First, the issue of your pay would be entirely controlled by your contract. If you are a contractor, then you are paid in accordance with a contract. Failure to pay you for the hours that you worked in accordance with your contract is a breach of that contract, which gives you a simple breach of contract claim for those hours.

Second, on the issue of buying things, if you were of the understanding that you would be repaid, you can sue them for unjust enrichment or an implied contractual basis and seek reimbursement in that way.

Filing a police report isn't really going to be effective, because this is not considered criminal theft. You voluntarily worked and voluntarily bought these things....you just weren't paid for them, which is a civil wrong not a criminal wrong.
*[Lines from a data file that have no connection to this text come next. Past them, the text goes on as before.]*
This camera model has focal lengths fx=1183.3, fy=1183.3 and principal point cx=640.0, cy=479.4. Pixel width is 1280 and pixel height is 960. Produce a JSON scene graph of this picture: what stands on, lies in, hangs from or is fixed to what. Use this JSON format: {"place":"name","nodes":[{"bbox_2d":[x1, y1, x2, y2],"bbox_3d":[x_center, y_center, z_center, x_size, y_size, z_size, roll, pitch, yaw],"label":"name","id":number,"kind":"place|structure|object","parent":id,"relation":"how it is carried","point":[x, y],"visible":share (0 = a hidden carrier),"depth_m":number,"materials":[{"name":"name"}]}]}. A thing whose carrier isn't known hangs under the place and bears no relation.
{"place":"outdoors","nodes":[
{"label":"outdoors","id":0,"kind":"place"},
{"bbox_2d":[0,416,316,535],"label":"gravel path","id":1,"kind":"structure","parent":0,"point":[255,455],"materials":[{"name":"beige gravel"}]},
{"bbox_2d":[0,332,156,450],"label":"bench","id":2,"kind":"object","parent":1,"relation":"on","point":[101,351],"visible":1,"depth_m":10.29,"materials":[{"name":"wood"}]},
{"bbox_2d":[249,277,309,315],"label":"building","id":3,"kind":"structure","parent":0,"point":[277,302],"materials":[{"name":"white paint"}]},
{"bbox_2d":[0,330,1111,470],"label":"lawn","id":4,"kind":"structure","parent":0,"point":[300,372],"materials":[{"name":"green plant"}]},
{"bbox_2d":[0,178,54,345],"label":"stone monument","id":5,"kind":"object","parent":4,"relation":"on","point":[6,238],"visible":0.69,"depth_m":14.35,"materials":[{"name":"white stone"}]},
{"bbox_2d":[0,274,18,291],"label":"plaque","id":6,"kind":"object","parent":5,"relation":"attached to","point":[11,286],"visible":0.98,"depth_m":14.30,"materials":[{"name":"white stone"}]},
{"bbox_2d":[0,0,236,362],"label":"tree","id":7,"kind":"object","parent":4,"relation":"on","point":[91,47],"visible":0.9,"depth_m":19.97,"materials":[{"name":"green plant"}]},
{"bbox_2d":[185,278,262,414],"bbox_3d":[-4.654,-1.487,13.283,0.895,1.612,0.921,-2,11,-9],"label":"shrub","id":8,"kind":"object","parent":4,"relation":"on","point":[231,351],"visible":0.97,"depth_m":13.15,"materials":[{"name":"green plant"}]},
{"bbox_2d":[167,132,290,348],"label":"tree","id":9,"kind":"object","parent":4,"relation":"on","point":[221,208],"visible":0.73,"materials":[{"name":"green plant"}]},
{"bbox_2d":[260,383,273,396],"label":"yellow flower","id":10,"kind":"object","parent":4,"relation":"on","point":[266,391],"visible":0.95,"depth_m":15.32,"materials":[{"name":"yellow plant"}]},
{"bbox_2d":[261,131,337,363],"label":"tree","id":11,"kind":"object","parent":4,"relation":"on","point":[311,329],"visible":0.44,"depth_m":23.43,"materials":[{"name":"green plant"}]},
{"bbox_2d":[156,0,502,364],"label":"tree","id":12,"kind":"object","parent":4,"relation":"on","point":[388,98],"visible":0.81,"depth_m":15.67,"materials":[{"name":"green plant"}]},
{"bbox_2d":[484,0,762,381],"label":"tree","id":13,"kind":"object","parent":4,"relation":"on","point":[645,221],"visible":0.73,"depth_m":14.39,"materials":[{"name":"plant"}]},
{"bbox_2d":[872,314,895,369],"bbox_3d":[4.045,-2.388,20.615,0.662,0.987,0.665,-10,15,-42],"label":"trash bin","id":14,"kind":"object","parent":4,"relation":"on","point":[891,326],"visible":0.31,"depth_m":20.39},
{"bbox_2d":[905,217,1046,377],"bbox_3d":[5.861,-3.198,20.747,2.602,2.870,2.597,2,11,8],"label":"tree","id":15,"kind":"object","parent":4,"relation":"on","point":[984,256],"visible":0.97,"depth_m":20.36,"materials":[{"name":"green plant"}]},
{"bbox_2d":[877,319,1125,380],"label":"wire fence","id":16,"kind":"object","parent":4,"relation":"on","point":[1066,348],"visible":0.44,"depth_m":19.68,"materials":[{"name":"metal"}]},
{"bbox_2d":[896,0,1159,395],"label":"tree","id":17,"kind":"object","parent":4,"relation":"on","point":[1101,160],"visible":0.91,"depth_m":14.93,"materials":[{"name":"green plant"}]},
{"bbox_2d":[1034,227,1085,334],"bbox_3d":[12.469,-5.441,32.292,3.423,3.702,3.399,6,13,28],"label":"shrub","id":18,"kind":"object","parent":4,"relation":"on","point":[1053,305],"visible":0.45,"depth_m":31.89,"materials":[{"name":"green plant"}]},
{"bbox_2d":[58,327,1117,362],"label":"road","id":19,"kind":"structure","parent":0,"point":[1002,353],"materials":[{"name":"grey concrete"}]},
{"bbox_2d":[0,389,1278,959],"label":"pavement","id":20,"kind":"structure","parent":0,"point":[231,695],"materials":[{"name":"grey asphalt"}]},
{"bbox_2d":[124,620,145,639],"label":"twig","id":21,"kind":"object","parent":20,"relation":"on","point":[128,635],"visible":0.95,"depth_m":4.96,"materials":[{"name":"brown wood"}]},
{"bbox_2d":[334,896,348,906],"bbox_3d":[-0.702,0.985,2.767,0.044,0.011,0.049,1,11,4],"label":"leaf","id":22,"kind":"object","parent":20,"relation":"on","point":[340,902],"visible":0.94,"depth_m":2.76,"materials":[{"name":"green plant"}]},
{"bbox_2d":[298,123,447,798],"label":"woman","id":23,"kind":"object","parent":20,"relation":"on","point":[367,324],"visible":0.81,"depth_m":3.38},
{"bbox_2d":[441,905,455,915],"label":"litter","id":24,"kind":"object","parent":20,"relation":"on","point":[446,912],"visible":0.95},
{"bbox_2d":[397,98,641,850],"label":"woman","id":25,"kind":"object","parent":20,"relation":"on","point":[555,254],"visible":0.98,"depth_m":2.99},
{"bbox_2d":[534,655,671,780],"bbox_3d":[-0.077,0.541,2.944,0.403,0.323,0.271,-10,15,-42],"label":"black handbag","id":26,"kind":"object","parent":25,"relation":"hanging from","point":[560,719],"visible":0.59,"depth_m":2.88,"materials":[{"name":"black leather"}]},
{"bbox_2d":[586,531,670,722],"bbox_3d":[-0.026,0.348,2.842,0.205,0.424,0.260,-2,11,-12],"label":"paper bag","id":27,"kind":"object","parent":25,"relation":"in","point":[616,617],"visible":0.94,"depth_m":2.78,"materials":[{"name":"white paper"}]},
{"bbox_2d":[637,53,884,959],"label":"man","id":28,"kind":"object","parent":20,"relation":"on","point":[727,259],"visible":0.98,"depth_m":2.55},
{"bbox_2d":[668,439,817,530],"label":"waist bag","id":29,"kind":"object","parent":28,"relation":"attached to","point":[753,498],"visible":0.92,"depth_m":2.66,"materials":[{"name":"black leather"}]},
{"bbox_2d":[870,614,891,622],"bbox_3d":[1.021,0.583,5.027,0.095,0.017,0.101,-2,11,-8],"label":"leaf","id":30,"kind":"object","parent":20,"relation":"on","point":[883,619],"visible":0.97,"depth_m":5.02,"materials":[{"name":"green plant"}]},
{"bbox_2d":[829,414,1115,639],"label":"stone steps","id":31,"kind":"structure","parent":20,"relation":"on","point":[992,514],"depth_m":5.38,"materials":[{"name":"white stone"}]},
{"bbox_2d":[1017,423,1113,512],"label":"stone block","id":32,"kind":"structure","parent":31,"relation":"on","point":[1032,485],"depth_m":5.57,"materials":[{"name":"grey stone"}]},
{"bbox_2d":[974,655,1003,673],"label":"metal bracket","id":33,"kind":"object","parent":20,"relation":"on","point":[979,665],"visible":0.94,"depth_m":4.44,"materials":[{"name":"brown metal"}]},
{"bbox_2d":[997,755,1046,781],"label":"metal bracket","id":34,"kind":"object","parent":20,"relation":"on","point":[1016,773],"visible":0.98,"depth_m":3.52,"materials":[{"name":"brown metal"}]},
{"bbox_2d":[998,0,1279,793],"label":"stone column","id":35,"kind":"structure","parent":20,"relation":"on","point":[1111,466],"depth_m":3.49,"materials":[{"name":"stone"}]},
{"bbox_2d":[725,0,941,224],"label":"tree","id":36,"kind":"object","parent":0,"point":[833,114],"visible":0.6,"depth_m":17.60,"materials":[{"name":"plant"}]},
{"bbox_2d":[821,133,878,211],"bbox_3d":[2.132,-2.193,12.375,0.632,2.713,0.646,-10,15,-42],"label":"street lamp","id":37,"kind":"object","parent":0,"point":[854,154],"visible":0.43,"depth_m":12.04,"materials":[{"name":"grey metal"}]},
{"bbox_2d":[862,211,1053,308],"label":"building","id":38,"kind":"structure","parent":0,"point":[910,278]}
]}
If you can manage it, you should file in small claims court, which only requires that you state that facts of your case rather than trying to fit those facts into specific legal claims. The court would figure it out for you. You can sue for up to $5000 in small claims. If the amount that you're talking about here is $5000, or even higher but within a reasonable amount to $5000 (like $6000 or $7000) it will be financially worth your time to file in small claims, as it is cheaper, faster and you don't have to pay an attorney.
Customer: replied 3 years ago.

What do you mean by "fitting those facts into specific legal claims, would'nt I have to prove that this agency cheated me in some way ( with documents or a witness in some sort?

Yes, you would.

It's just that, in a state court complaint you would have to fit your facts into very specific claims of law.

So, in a regular state court action, you'd have to have Allegation 1, Breach of Contract. Allegation 2, Unjust Enrichment. Allegation 3, in the alternative Implied contract.

It's just a lot more formal.

In small claims, your complaint need not be that formal. It just has to state the facts as you've stated them here, and the court would figure out what specific legal claims applied.

You still have to prove your facts, but it allows you to be less formal in your presentation. The point is that small claims is meant to be accessible to non-attorneys.